Share
Email This Page
add comment
Print

 

Comments  

 
+2 # Guest 2010-07-10 15:18
This announcement is long overdue. At least it makes clear to veterans that there is now an official policy that has as a primary goal insuring that those who are suffering from PTSD and/or traumatic brain injury get diagnosed and receive the long-term care and treatment they deserve. What remains to be seen is if this policy is sincerely and universally implemented.
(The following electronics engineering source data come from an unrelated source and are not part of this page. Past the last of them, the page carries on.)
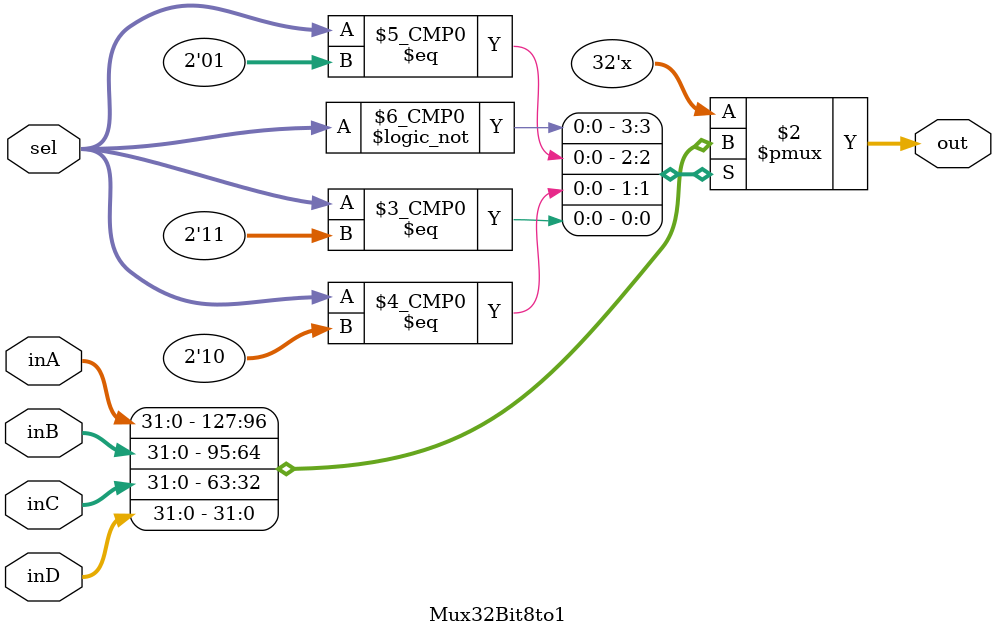
<source format=v>
`timescale 1ns / 1ps


module Mux32Bit8to1(out, inA, inB, inC, inD, sel);

    output reg [31:0] out;
    
    input [31:0] inA, inB, inC, inD;
    input [1:0] sel;

    always @(sel) begin
        case(sel)
            2'b000: begin
                out <= inA;
            end
            2'b001: begin
                out <= inB;
            end
            2'b010: begin
                out <= inC;
            end
            2'b011: begin
                out <= inD;
            end
        endcase
    end
    
    
endmodule

</source>
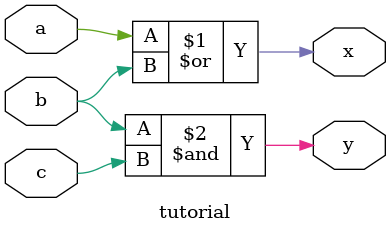
<source format=v>
`timescale 1ns / 1ps


module tutorial(
    input a,
    input b,
    input c,
    output x,
    output y
    );
    assign x = a | b;
    assign y = b & c;
endmodule

</source>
Perhaps Veteran Affairs Secretary Eric Shinseki will exhibit the same courage that he did when, as Army Chief of Staff, he testified to the U.S. Senate Armed Services Committee that "something in the order of several hundred thousand soldiers" would probably be required for postwar Iraq. A position that was acrimoniously contested and criticized by both Rumsfeld and Wolfowitz.
 
 
+1 # Guest 2010-07-12 10:54
We have to see if this includes assistance for those veterans who have been discharged after being diagnosed by army psychiatrists with PD. That is, some 23,000 injured veterans diagnosed as having pre-existing personality disorders. Thus making them ineligible for disability supportive services or mental health care. Some of them are probably the homeless we encounter
on the streets of American towns and cities.
 
 
0 # Guest 2010-07-20 10:17
there was no war! the last war we really had to fight was WWII... Bush and his family lied us into this Iraq debacle and Bush continues to roam free. May he rot in hell! There was no draft. The republicans planned 9/11 and lied about the military intelligence and america was broken by these right wing thugs and bullies. We're all veterens thanks to the lies and incometance of American's lying thieving republican terrorists!